## Fragmento proporcionado
-.-.-

La poeta Elizabeth Bishop sostenía que el atrevimiento de la sencillez vaciaba de asombros un poema. Para Gershom Scholem ese atrevimiento anularía la labor sagrada del lado secreto del lenguaje. ¿Cómo resuelves los desafíos que plantean la sencillez y la claridad?

Quizás cuando Bishop se refiere a la sencillez ‒¿o es la simpleza?‒ señala, más que al lenguaje y a las palabras, a la idea o a la emoción que subyace en ese mar de fondo que es la poesía. Si no alcanzamos ese mundo recóndito en el poema, atentamos contra la habilidad del lenguaje de simbolizar con sus misterios lo invisible, lo abisal.

Yo voy a por todo (lo cual no significa que lo consiga): Lo digo en un poema:

La poesía es un mar sin fondo.

Yo me hundo, a veces.

Yo floto a veces.

Muéstranos un poema, de uno de tus libros publicados, que jamás hayas leído en público.

Rima Redentora

¿A dónde el tallo y la lengua,

a dónde dedos de viento,

a dónde la boca llena,

para humedecer la siembra?

¿Dónde plantar mis pezones

pimpollos de pájaros rosa,

dos picos desvergonzados,

dúo de hambrientos pichones?

Ven a abrirme como a brote

de pétalos nuevos y alados.

Estrella errante de Venus,

carnívora flor de manos.

(De mi libro más reciente, Carnet de identidad)

¿Cómo trabajas el llanto en tu poesía?

Creo que no hay llanto en mi poesía. Tal vez melancolía, tristeza, algún aullido como símil. Pero llanto propiamente no. Lamentos ‒a lo mejor‒ aunque no recuerdo alguno en especial, lágrimas no. En mis cuentos tal vez sí algún personaje llore.

Me quedo pensando en esta pregunta. Y entonces me percato de que he sido, durante casi toda mi vida, fácil para llorar. Por lo alegre y por lo triste. En el cine, por ejemplo, era una llorona famosa entre mis amigos. Bromeaban al respecto y casi siempre, para mofarse, sacaban de la nada una toalla playera solo para mí apenas comenzaba a proyectarse la película. También lloraba a mares cuando leía ciertas historias. Y biografías.

Cuando niña, mi madre y mi abuela solían llamarme Sarah Bernhardt. Y mis hermanas exclamaban “ya se rompió el canasto” cuando comenzaba a hacer pucheros. Era una niña dramática, decía hasta mi pediatra (el emblemático doctor Pastor Oropeza). Y sin embargo, algo debe haber cambiado en mí con la edad porque ahora me cuesta llorar.

Lloro mucho menos que antes. Me río más. A lo mejor me estoy volviendo despreocupada. O piedra. O cada vez siento más pudor por las lágrimas que se ventilan públicamente.

¿Es posible el poema que no provenga de la humillación destilada, del lamento destilado?

Sí, claro. También del júbilo puede venir un poema. Cualquiera que sea el origen de esa celebración. La libertad, un orgasmo, el amor, un beso, un descubrimiento, un lance, una hazaña, un cortejo, una revelación, y también puede materializarse desde cosas mínimas pero milagrosas como por ejemplo ver nacer (flores, gatos, manzanas, niños).

-.-.-

## Material
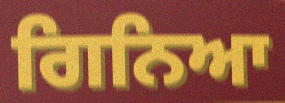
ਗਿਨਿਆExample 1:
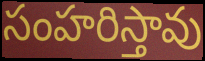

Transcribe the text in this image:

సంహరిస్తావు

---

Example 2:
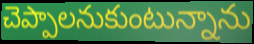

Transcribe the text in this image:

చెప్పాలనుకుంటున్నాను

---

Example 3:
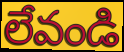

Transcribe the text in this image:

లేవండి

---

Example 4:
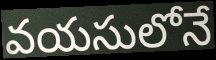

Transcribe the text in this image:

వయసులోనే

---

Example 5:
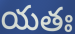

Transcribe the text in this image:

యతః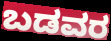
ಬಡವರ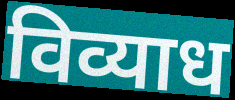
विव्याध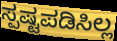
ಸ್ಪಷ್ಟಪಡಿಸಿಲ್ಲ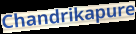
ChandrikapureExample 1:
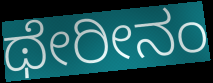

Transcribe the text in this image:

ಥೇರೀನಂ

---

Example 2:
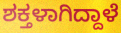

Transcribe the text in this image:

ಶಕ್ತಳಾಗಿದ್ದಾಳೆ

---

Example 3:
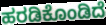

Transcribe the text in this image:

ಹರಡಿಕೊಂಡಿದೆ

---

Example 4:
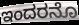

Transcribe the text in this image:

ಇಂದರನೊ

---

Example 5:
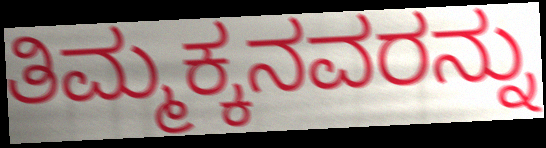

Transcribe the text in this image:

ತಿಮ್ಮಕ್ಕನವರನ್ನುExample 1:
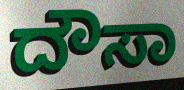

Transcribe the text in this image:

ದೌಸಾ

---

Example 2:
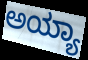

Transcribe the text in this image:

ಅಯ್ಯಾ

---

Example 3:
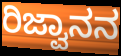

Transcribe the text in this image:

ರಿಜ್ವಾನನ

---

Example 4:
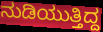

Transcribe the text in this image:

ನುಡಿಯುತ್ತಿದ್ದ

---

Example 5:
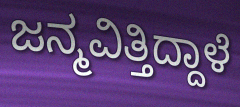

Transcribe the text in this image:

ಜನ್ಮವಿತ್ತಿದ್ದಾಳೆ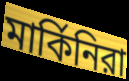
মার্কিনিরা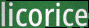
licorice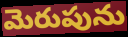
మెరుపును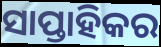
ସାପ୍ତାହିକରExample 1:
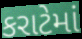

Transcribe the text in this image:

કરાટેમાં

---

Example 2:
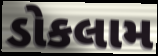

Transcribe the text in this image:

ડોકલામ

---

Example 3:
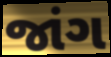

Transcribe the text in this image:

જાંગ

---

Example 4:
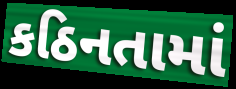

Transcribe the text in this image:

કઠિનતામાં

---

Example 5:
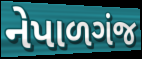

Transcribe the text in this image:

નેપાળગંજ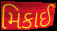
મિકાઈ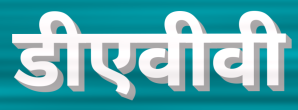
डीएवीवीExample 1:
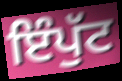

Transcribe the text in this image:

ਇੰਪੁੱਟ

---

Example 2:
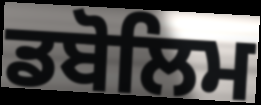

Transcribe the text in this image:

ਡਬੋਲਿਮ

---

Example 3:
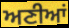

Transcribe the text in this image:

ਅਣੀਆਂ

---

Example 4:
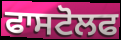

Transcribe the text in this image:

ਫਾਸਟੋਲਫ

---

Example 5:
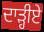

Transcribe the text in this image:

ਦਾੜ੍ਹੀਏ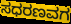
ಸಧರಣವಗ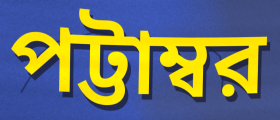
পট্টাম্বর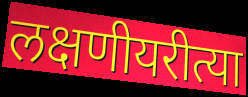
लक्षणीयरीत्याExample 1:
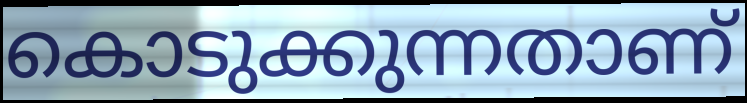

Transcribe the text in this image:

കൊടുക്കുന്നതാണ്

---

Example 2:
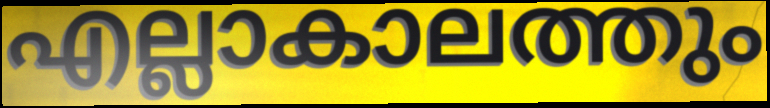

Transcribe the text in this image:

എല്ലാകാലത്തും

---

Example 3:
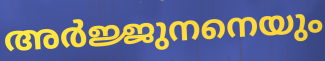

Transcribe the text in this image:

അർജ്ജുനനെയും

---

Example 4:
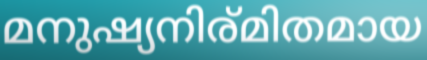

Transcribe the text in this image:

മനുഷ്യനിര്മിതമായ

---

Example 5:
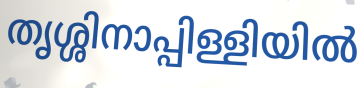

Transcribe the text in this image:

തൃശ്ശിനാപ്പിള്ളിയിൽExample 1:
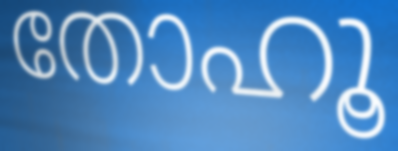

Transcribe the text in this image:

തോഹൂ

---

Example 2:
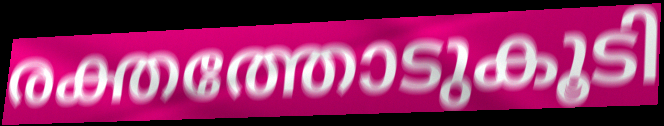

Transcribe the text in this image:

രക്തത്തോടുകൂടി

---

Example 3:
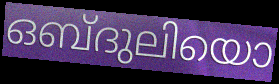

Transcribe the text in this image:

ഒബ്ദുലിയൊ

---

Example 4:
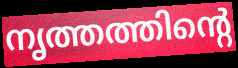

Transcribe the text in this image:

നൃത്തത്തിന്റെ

-.-.-

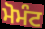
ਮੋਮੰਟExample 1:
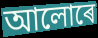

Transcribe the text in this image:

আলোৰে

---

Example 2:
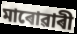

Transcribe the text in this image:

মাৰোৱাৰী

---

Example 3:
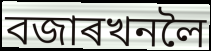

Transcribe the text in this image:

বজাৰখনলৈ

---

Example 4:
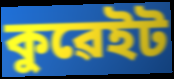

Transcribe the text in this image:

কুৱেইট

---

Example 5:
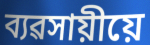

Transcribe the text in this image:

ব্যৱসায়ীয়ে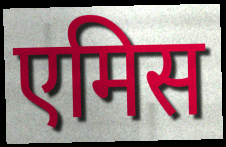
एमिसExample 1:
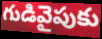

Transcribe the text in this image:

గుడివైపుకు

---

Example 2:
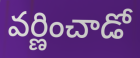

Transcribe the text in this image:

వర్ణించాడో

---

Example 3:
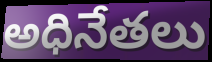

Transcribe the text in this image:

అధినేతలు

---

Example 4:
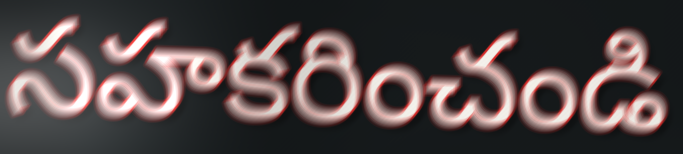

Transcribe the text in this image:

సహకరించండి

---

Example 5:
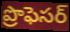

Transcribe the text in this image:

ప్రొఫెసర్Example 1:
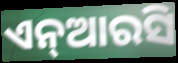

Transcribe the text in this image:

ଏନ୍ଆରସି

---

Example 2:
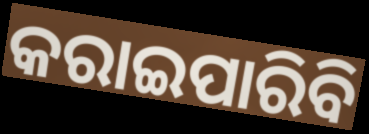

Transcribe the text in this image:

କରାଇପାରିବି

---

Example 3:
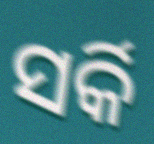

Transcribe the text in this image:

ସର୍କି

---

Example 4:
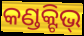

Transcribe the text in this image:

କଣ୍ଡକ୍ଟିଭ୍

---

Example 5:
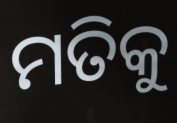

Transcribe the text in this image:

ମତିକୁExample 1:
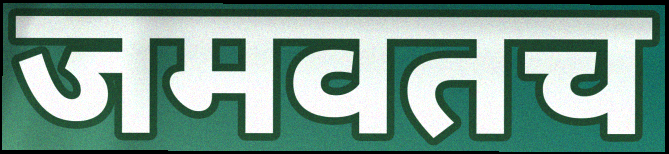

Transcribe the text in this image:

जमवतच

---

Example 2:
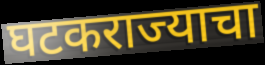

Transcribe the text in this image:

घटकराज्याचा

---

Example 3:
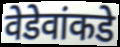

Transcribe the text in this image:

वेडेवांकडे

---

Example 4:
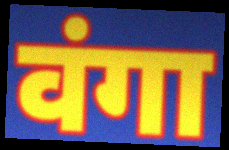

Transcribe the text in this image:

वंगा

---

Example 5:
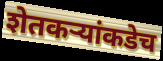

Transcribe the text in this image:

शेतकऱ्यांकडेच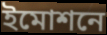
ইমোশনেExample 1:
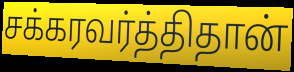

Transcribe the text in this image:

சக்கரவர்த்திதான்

-.-.-

## Ejercicio propuesto 1
En la entrevista, enumera las cosas que aparecen entre paréntesis como ejemplos de lo que se puede ver nacer.
## Ejercicio propuesto 2
Reproduce, por favor, el fragmento de la entrevista que empieza con las palabras que contienen "Quizás cuando Bishop" y termina con "invisible, lo abisal.".
El listado no hace falta para resolver nada.

## Respuesta desarrollada 1
Flores, gatos, manzanas y niños.

## Respuesta desarrollada 2
Quizás cuando Bishop se refiere a la sencillez ‒¿o es la simpleza?‒ señala, más que al lenguaje y a las palabras, a la idea o a la emoción que subyace en ese mar de fondo que es la poesía. Si no alcanzamos ese mundo recóndito en el poema, atentamos contra la habilidad del lenguaje de simbolizar con sus misterios lo invisible, lo abisal.